It is well known the success of lattice dualities (as Pontryagin duality for abelian groups, Stone duality for Boolean algebras and Priestley duality for distributive lattices) to solve algebraic problems using their representation in the correspondent topological space.

Natural duality theory provides a general framework that encompasses many important and well-known representation theorems in algebra. In fact, when dualities are useful, the duals are simpler structures: the dual of a free algebra is a direct exponent.

In Pontryagin duality, the structure of the dual space is the same when adding the topology. As the semilattice duality Hofmann-Mislove-Starlka, the Pontryagin duality is for algebras for which the basic operations are homomorphisms. The same happens with vector spaces.

Gelfand Duality is a representation theorem for commutative Banach algebras describing them as algebras of continuous functions. Moreover, for commutative $C^{*}$-algebras, this representation is an isometric isomorphism. It is also a classical example of the contributions of lattice duality to topology.

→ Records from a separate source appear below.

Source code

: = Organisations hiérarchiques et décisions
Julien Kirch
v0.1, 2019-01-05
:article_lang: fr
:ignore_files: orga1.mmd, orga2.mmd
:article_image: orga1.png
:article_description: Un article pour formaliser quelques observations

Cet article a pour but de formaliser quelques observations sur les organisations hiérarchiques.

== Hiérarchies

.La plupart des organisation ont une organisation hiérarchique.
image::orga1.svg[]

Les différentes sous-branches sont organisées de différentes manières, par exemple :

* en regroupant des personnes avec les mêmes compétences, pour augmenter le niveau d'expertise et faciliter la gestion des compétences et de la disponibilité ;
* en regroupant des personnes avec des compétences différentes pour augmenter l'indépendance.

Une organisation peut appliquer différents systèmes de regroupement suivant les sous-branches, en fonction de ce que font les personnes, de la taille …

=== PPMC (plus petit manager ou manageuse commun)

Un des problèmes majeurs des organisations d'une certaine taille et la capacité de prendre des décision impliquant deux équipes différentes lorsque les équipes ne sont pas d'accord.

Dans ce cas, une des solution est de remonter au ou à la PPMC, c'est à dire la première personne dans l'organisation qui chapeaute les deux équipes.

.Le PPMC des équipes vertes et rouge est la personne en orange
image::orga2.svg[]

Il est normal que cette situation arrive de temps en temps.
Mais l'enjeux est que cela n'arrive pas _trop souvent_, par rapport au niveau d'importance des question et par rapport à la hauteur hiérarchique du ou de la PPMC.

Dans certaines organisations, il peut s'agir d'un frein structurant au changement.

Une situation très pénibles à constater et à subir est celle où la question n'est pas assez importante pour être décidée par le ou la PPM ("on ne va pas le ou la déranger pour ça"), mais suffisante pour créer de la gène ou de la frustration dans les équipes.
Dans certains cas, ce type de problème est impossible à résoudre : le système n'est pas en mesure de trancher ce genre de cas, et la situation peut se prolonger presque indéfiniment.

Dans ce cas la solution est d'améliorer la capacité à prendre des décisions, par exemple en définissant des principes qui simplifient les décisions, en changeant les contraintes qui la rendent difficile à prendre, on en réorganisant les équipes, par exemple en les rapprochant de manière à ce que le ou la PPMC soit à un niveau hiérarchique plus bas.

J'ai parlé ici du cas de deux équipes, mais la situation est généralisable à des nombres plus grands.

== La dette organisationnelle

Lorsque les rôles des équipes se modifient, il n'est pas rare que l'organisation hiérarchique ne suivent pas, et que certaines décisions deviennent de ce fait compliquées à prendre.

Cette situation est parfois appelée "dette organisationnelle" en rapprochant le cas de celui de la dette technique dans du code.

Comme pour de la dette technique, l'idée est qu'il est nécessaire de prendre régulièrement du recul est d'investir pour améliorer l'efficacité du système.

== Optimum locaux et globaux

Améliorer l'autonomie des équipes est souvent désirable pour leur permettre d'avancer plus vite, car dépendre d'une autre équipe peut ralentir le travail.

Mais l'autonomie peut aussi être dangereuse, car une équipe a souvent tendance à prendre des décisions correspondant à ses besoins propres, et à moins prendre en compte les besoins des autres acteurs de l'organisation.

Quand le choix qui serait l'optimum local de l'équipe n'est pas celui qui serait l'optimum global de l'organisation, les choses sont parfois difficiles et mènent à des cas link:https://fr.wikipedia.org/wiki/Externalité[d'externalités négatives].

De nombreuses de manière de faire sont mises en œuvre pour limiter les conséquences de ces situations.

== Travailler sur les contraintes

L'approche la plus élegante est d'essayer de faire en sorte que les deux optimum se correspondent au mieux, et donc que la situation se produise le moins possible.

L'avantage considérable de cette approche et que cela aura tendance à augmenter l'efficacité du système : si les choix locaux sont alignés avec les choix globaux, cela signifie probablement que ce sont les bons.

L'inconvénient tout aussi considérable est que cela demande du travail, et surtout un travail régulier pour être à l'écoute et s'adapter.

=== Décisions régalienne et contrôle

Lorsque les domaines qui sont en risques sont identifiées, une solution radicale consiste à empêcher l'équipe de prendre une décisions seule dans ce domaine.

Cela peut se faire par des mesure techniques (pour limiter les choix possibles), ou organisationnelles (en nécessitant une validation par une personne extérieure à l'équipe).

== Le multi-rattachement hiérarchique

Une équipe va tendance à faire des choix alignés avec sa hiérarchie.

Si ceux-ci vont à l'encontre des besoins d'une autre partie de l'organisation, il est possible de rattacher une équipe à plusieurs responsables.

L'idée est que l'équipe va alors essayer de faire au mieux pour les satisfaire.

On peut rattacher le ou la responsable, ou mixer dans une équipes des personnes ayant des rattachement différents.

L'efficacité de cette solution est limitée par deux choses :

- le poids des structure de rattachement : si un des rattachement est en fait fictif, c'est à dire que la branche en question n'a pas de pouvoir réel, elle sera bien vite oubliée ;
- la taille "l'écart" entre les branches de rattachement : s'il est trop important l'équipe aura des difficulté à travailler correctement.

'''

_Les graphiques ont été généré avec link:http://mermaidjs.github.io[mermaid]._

A famous example is the proof of Tychonoff theorem without using the axiom of choice: if you pass from topological spaces over to the algebraic side and use locales, then one can show that a product of compact locales is compact, without choice (cf. Peter Johnstone's book Stone spaces).

Otherwise, the main use of lattice dualities seems to be rather one-sided, i.e., (citing "Natural Dualities for the Working Algebraist") to translate algebraic problems, usually stated in an abstract symbolic language, into dual, topological problems, where geometric intuition comes to our help.

Are there other clear examples of problems of topological nature solved by lattice duality? Thank you in advance.